__WORK REQUEST 1__.
Answer these about the forum thread:
(a) What was the best quote from Endsleigh, and what excess came with it?
(b) How old is Kizzz, and how much was that poster's insurance?
(c) Which insurer did robsm find by far the cheapest?
__WORK REQUEST 2__.
Which distinct pound amounts appear in the forum thread? List each one once.
__WORK REQUEST 3__.
Can you repeat word for word the part of the forum thread that starts with the words "Hey there guys, great" and finishes with "a £3000 excess!"?

__TEXT FOR ANALYSIS__.
—————

# More Insurance Woes..



## andrew186 (May 3, 2010)

Hey there guys, great forum you guys have here.. been lurking around as a guest for a few months 

I am a prospective buyer of a used R35 and the only thing holding me back now is getting a nice insurance quote..

My best quote so far has been from Endsleigh £6100 with a £950 excess

If i quote as if i bought the car next year this time, it drops to £2100 but with a £3000 excess (must be the age thing, next year i'll be 25)

The problem isn't in the prices (I was expecting around £5000 - I'm 24, Doctor, held license for 2 years, 1 year NCB) but whether or not the insurance price difference is enough to justify me holding out till next year to buy the car? I really don't like the idea of a £3000 excess!


----------



## Kizzz (Apr 20, 2010)

Hi andrew,

I think you need to check more insurance companies, maybe try some brokers aswell? Im 22 and my insurance was only £1500 with a low excess. Probably more to do with risk area aswell, ontop of that i dont think there is much uniformity between the insurance companies on how high a risk the gtr is, so the best bet is to keep looking.


----------



## robsm (Jul 22, 2008)

Am the same age, try elephant, were by far the cheapest for me.

—————

__RECORDED INFORMATION__.
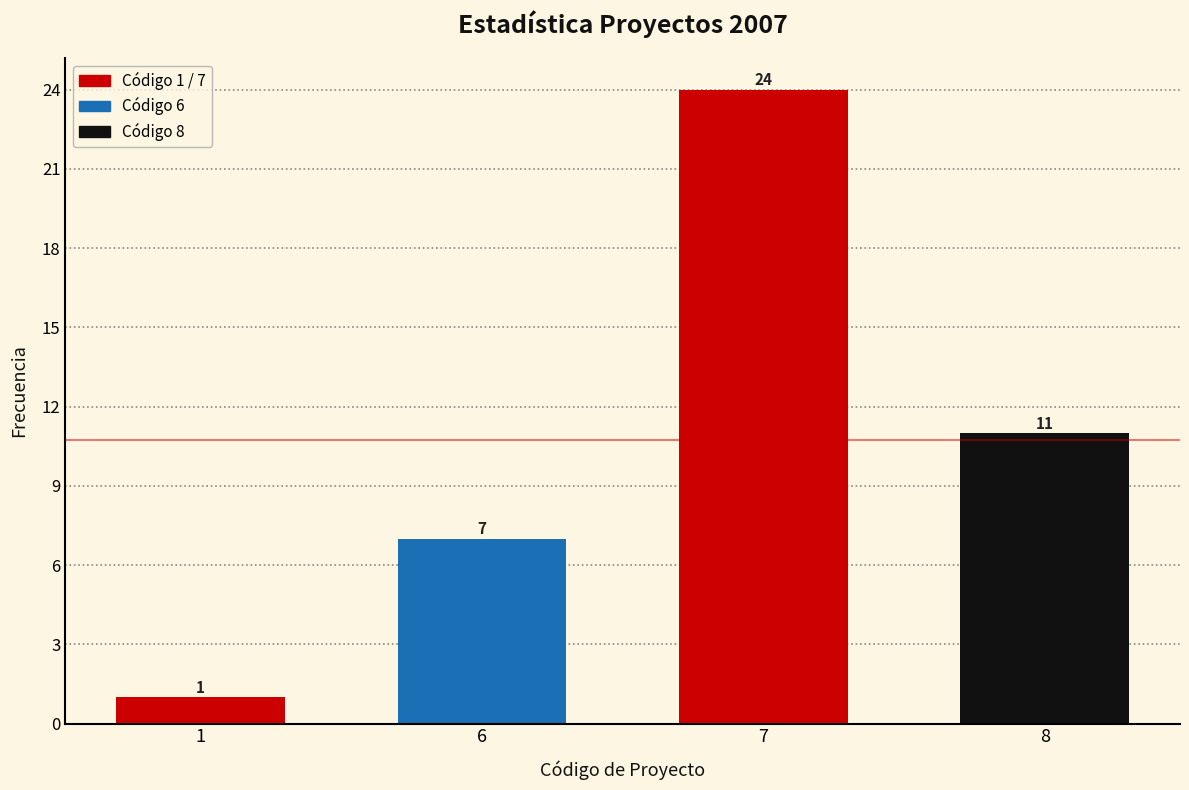

Reading left to right, what are all the values shown in this chart?

1	7	24	11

—————

__EXERCISE RESULT 1__.
(a) £6100 with a £950 excess
(b) 22, £1500
(c) elephant

__EXERCISE RESULT 2__.
£6100, £950, £2100, £3000, £5000, £1500

__EXERCISE RESULT 3__.
Hey there guys, great forum you guys have here.. been lurking around as a guest for a few months 

I am a prospective buyer of a used R35 and the only thing holding me back now is getting a nice insurance quote..

My best quote so far has been from Endsleigh £6100 with a £950 excess

If i quote as if i bought the car next year this time, it drops to £2100 but with a £3000 excess (must be the age thing, next year i'll be 25)

The problem isn't in the prices (I was expecting around £5000 - I'm 24, Doctor, held license for 2 years, 1 year NCB) but whether or not the insurance price difference is enough to justify me holding out till next year to buy the car? I really don't like the idea of a £3000 excess!